Sounds like renpy is loading animations and not unloading them. I'll check out the documentation, thanks.
Ren’Py games can end up using a lot of memory for a few common (and sometimes sneaky) reasons — and it’s usually not the Python code itself, but the assets and how they’re handled that cause it.
Here are the main culprits - maybe one of them helps to solve the problem:
1. Large, Uncompressed Image Assets
Ren’Py loads image files into memory as raw RGBA bitmaps, so a 1920×1080 PNG (even if only 300 KB on disk) becomes:
1920 × 1080 × 4 bytes ≈ 8 MB in memory
If you have many large sprites, backgrounds, and CGs loaded at the same time, memory usage skyrockets.
High-resolution UI elements and layered sprites multiply the problem.
Fix: Scale images to the needed resolution, use webp or optimized png/jpg, and avoid keeping unnecessary high-res assets.
2. Too Many Images Kept in Cache
Ren’Py has an image cache so it doesn’t reload assets from disk every time.
By default, the cache size is proportional to the amount of VRAM available, but if you load tons of unique images quickly, they pile up.
If you show lots of new backgrounds or CGs in sequence, they can all be sitting in memory.
Fix: Use renpy.free_memory() strategically, or tweak config.image_cache_size in options.rpy.
3. Large Audio Files
Music and voice lines, especially uncompressed WAV or high-bitrate OGG/MP3, can occupy a lot of RAM if preloaded or looped.
Ren’Py decompresses OGG/MP3 into raw PCM for playback, which uses far more memory than the file size suggests.

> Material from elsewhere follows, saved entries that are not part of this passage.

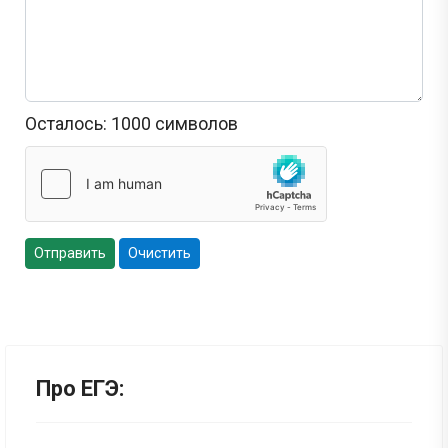
Осталось:
1000
символов
Отправить
Очистить
Про ЕГЭ: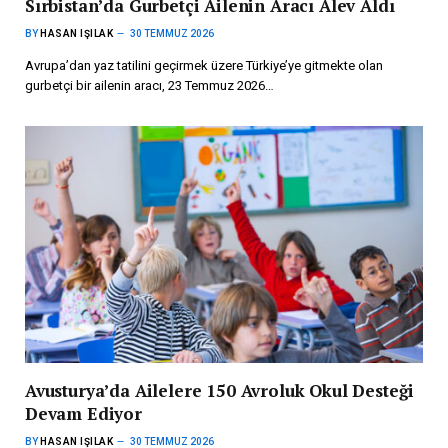
Sırbistan’da Gurbetçi Ailenin Aracı Alev Aldı
BY
HASAN IŞILAK
30 TEMMUZ 2026
Avrupa’dan yaz tatilini geçirmek üzere Türkiye’ye gitmekte olan
gurbetçi bir ailenin aracı, 23 Temmuz 2026…
Avusturya’da Ailelere 150 Avroluk Okul Desteği
Devam Ediyor
BY
HASAN IŞILAK
30 TEMMUZ 2026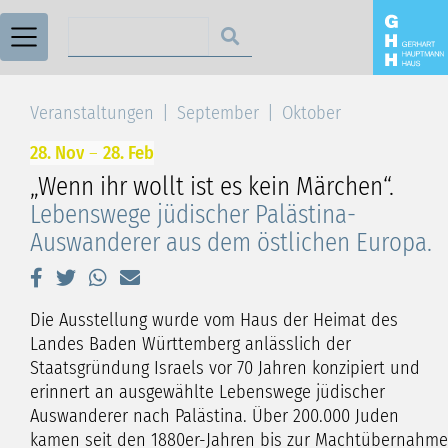
Suchen nach
Veranstaltungen
September
Oktober
28. Nov
–
28. Feb
„Wenn ihr wollt ist es kein Märchen“.
Lebenswege jüdischer Palästina-
Auswanderer aus dem östlichen Europa.
Die Ausstellung wurde vom Haus der Heimat des
Landes Baden Württemberg anlässlich der
Staatsgründung Israels vor 70 Jahren konzipiert und
erinnert an ausgewählte Lebenswege jüdischer
Auswanderer nach Palästina. Über 200.000 Juden
kamen seit den 1880er-Jahren bis zur Machtübernahme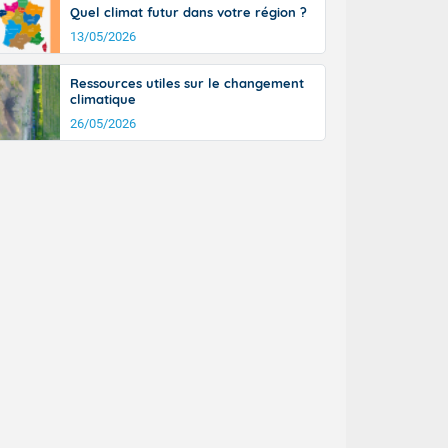
Quel climat futur dans votre région ?
13/05/2026
Ressources utiles sur le changement
climatique
26/05/2026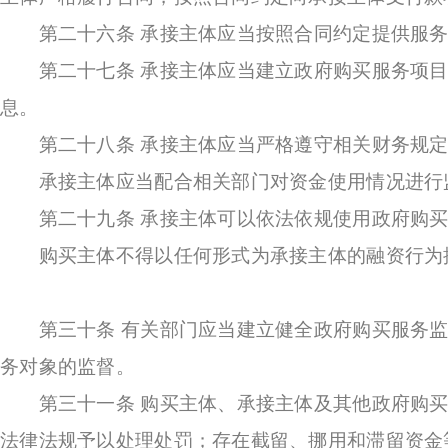
第二十六条 承接主体应当按照合同约定提供服务
第二十七条 承接主体应当建立政府购买服务项目
息。
第二十八条 承接主体应当严格遵守相关财务规定
承接主体应当配合相关部门对资金使用情况进行
第二十九条 承接主体可以依法依规使用政府购买
购买主体不得以任何形式为承接主体的融资行为
第三十条 有关部门应当建立健全政府购买服务监
务对象的监督。
第三十一条 购买主体、承接主体及其他政府购买
法律法规予以处理处罚；存在截留、挪用和滞留资金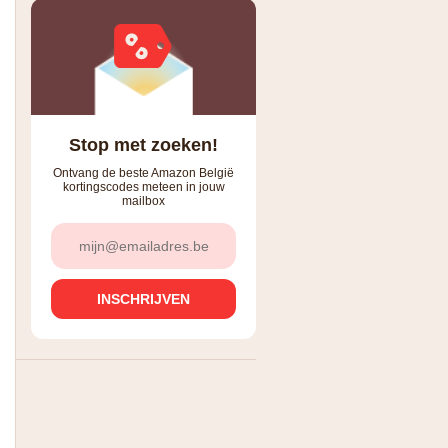
Stop met zoeken!
Ontvang de beste Amazon België
kortingscodes meteen in jouw
mailbox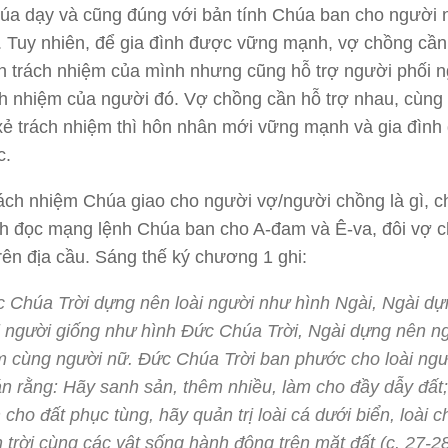
húa dạy và cũng đúng với bản tính Chúa ban cho người
 Tuy nhiên, để gia đình được vững mạnh, vợ chồng cần
 trách nhiệm của mình nhưng cũng hỗ trợ người phối 
ch nhiệm của người đó. Vợ chồng cần hỗ trợ nhau, cùng
 xẻ trách nhiệm thì hôn nhân mới vững mạnh và gia đìn
c.
rách nhiệm Chúa giao cho người vợ/người chồng là gì, 
rích đọc mạng lệnh Chúa ban cho A-đam và Ê-va, đôi vợ 
trên địa cầu. Sáng thế ký chương 1 ghi:
 Chúa Trời dựng nên loài người như hình Ngài, Ngài d
i người giống như hình Đức Chúa Trời, Ngài dựng nên n
 cùng người nữ. Đức Chúa Trời ban phước cho loài ngư
n rằng: Hãy sanh sản, thêm nhiều, làm cho đầy dẫy đất
 cho đất phục tùng, hãy quản trị loài cá dưới biển, loài c
n trời cùng các vật sống hành động trên mặt đất (c. 27-2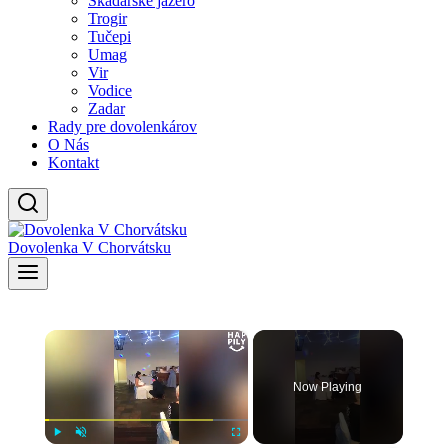
Skadarské jazero
Trogir
Tučepi
Umag
Vir
Vodice
Zadar
Rady pre dovolenkárov
O Nás
Kontakt
Dovolenka V Chorvátsku
×
Now Playing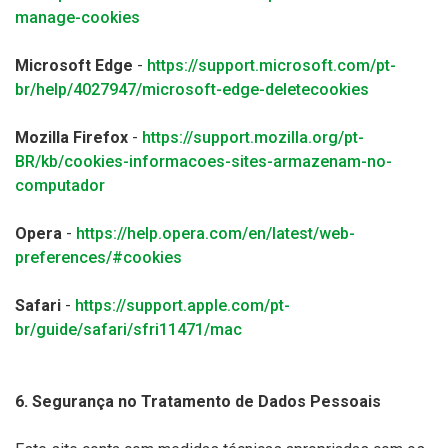
manage-cookies
Microsoft Edge
-
https://support.microsoft.com/pt-
br/help/4027947/microsoft-edge-deletecookies
Mozilla Firefox
-
https://support.mozilla.org/pt-
BR/kb/cookies-informacoes-sites-armazenam-no-
computador
Opera
-
https://help.opera.com/en/latest/web-
preferences/#cookies
Safari
-
https://support.apple.com/pt-
br/guide/safari/sfri11471/mac
6. Segurança no Tratamento de Dados Pessoais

Fix: Compress audio reasonably (OGG 96–128 kbps for voices, 160–192 kbps for music), and avoid loading too many channels at once. (Hence why i always laugh about people using more than one voice channel, just because they think they need a seperate channel for each sound (audio file) whenever multiple sounds play at the same time
4. Persistent Layered Images / Animation Frames
LayeredImage or frame-by-frame animation (e.g., ATL loops with many large frames) can cause multiple full-resolution textures to be held in memory at once.
If animations don’t pause or unload assets, Ren’Py might keep them all alive.
Fix: Use ATL transforms with single image assets when possible, or optimize animations into spritesheets.
5. Video Playback
Video backgrounds or cutscenes can consume large chunks of RAM, especially if they’re high resolution or have alpha channels.
Ren’Py may buffer multiple frames ahead, which increases usage.
Fix: Use lower-resolution, lower-bitrate video for in-game playback.
6. Lack of Cleanup Between Scenes
Python code can also hold onto references to images, screens, or data objects, preventing garbage collection.
If you store large surfaces in variables without deleting them, Ren’Py can’t free the memory.
Fix: Ensure temporary images/objects aren’t kept in global variables unnecessarily.
Most likely, even more for new, unexperienced RenPy devs, it might be point 1.)